For reasons set out more fully below, it has been concluded that he should not be charged to any quota, that he may properly be classified as a "nonquota immigrant", even though that term is no longer to be found in the Immigration and Nationality Act.
The subject was born in China on December 25, 1937. On July 23, 1959, his mother, LEE Lau Sam Moi, a citizen of the United States, filed a petition to classify him as a second preference immigrant under the then existing statute ( 8 U.S.C. 1153) as the unmarried son of a citizen of the United States. This petition was approved on December 28, 1959.
The pertinent statutory provision reads:
Any alien eligible for a quota immigrant status under the provisions of section 203(a)(2) or (3) of the Immigration and Nationality Act on the basis of a petition filed with the Attorney General prior to July 1, 1961, shall be held to be a nonquota immigrant and, if otherwise admissible under the provisions of that Act, shall be issued a nonquota immigrant visa: Provided, That, upon his application for an immigrant visa, and for admission to the United States, the alien is found to have retained his relationship to the petitioner, and status, as established in the approved petition. (Sec. 25(a), Act of September 26, 1961, 75 Stat. 657)

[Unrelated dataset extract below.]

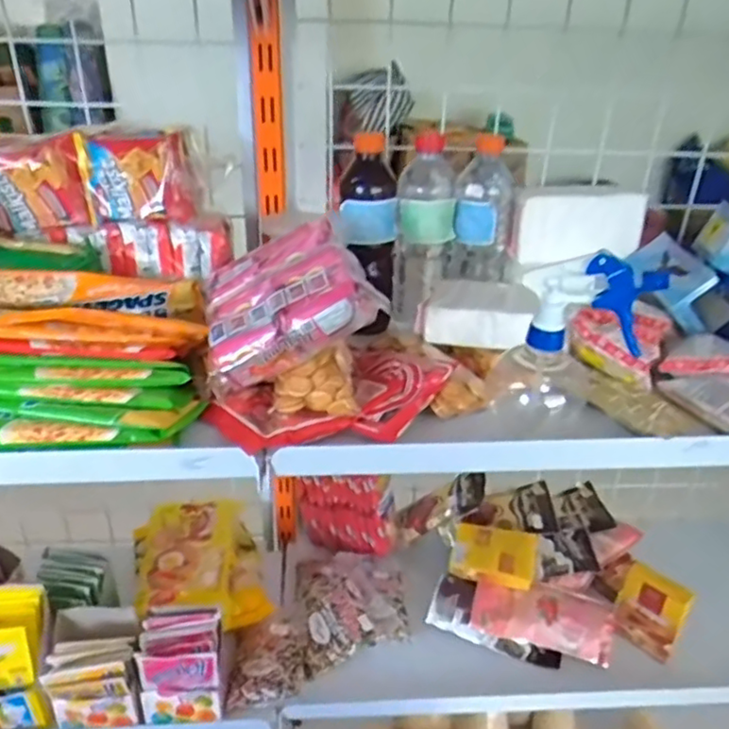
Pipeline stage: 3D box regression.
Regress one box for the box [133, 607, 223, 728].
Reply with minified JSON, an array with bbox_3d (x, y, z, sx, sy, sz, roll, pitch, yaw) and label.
[{"bbox_3d":[-0.195,0.320,0.697,0.086,0.088,0.077,-5,30,-12],"label":"box"}]

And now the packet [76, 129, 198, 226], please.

The statutory interpretation to be given to the words "relationship" and "status" has been decided by the Attorney General. Retention of the parent-child relationship is affected by marriage but not by the age of the child ( Matter of Y---- J---- G----, 9 IN Dec. 471). The applicant is still unmarried and his U.S. citizen mother is still living. The statute quoted above has not been repealed.
The October 3, 1965 amendment to the Immigration and Nationality Act made no provision for aliens who had achieved nonquota status by special legislation enacted prior to October 3, 1965. However, since the Act of October 3, 1965 did not repeal, either expressly or by implication, the Act of September 26, 1961, it will be concluded that this applicant is still a nonquota immigrant.
Additional evidence to support this conclusion is to be found in Title 22 of the Code of Federal Regulations, Part 42.20, which authorizes the issuance of immigrant visas to immediate relatives or special immigrants after they establish their right to such classifications under the provisions of section 201(b) or 101(a)(27) or other provision of law. (Emphasis added.) Part 42.27 of that Title provides that an alien shall be classifiable as a nonquota immigrant if he establishes to the satisfaction of the consular officer that he qualifies under section 25(a) of the Act of September 26, 1961.
The facts recited above clearly bring this applicant within the provisions of section 25(a) of the Act of September 26, 1961. His application will be granted, without deduction of a number from the quota of China.
ORDER: It is ordered that the application of Herman Buck-kin Lee for adjustment of status pursuant to section 245 of the Immigration and Nationality Act be and hereby is granted.